#### Exercises to complete:
**a)** According to the accounting policy notes, why is collecting receivables from third-party payers and patients critical to the company's operating performance?
**b)** In the accounting policy notes, what happens to an account when the patient is deemed unwilling to pay?
**c)** Which general factors do the accounting policy notes name as the basis for estimating provisions for doubtful accounts?

(Source extract Opens)

A) Principles of Consolidation: The consolidated financial statements include the accounts of our majority-owned subsidiaries and partnerships controlled by us or our subsidiaries as the managing general partner. All significant intercompany accounts and transactions have been eliminated.

Revenue Recognition
Provision For Doubtful Accounts

C) Provision for Doubtful Accounts: Collection of receivables from third-party payers and patients is our primary source of cash and is critical to our operating performance. Our primary collection risks relate to uninsured patients and the portion of the bill which is the patient's responsibility, primarily co-payments and deductibles. We estimate our provisions for doubtful accounts based on general factors such as payer mix, the agings of the receivables and historical collection experience. We routinely review accounts receivable balances in conjunction with these factors and other economic conditions which might ultimately affect the collectability of the patient accounts and make adjustments to our allowances as warranted. At our acute care hospitals, third party liability accounts are pursued until all payment and adjustments are posted to the patient account. For those accounts with a patient balance after third party liability is finalized or accounts for uninsured patients, the patient receives statements and collection letters. Patients that express an inability to pay are reviewed for potential sources of financial assistance including our charity care policy. If the patient is deemed unwilling to pay, the account is written-off as bad debt and transferred to an outside collection agency for additional collection effort.

(Source extract Closes)
(The data Opens)

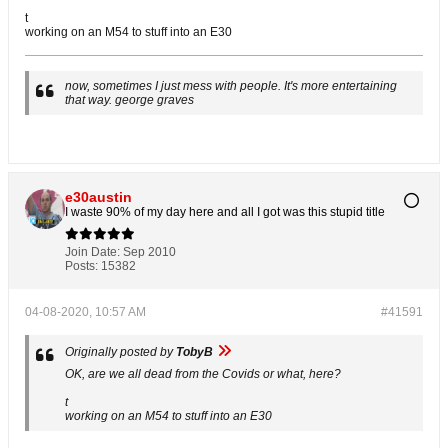
t
working on an M54 to stuff into an E30
now, sometimes I just mess with people. It's more entertaining
that way. george graves
e30austin
I waste 90% of my day here and all I got was this stupid title
Join Date:
Sep 2010
Posts:
15382
04-08-2020, 10:57 AM
#41591
Originally posted by
TobyB
OK, are we all dead from the Covids or what, here?
t
working on an M54 to stuff into an E30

(The data Closes)

#### Activity answers:
**a)** Collecting receivables from third-party payers and patients is the company's primary source of cash.

**b)** The account is written off as bad debt and transferred to an outside collection agency for more collection effort.

**c)**
- Payer mix
- The agings of the receivables
- Historical collection experience